Records excerpted from a collection >>
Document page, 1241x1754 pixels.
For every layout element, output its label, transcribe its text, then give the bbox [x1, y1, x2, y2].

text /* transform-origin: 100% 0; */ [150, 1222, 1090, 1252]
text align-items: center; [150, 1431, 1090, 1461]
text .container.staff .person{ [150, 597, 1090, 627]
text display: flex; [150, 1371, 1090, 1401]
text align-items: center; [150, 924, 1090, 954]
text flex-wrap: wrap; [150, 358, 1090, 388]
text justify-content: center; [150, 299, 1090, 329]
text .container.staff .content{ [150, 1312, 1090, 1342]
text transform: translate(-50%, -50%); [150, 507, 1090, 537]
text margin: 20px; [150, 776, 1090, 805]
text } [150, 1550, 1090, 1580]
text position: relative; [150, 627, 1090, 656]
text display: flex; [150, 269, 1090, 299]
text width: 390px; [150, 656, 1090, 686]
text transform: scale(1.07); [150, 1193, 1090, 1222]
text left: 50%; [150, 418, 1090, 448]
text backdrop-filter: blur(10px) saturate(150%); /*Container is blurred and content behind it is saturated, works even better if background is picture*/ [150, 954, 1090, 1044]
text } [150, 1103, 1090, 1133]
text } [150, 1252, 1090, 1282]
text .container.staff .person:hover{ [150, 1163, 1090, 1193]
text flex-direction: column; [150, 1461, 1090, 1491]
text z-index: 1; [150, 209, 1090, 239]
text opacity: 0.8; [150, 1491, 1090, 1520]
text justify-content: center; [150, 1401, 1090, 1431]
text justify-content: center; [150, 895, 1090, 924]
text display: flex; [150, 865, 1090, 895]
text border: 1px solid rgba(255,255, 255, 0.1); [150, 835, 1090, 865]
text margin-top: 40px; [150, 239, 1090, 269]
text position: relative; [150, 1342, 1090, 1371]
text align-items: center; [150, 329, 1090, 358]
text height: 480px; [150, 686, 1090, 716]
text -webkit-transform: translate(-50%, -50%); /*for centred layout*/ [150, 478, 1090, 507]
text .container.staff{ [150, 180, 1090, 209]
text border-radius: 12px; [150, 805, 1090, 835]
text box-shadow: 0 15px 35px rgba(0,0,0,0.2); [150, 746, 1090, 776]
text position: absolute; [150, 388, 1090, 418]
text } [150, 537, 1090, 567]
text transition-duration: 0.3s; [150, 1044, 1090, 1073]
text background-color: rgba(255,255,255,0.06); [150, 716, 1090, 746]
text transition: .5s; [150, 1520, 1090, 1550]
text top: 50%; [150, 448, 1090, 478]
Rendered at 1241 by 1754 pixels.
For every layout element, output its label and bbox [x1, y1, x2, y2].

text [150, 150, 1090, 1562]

PROBLEM TO SOLVE >> Nothing but the lines from the one holding "Rendered at 1241 by 1754 pixels." to the end of the entries should be output, each exactly as it appears.

ANSWER TO THE PROBLEM >>
Rendered at 1241 by 1754 pixels.
For every layout element, output its label and bbox [x1, y1, x2, y2].

text [150, 150, 1090, 1562]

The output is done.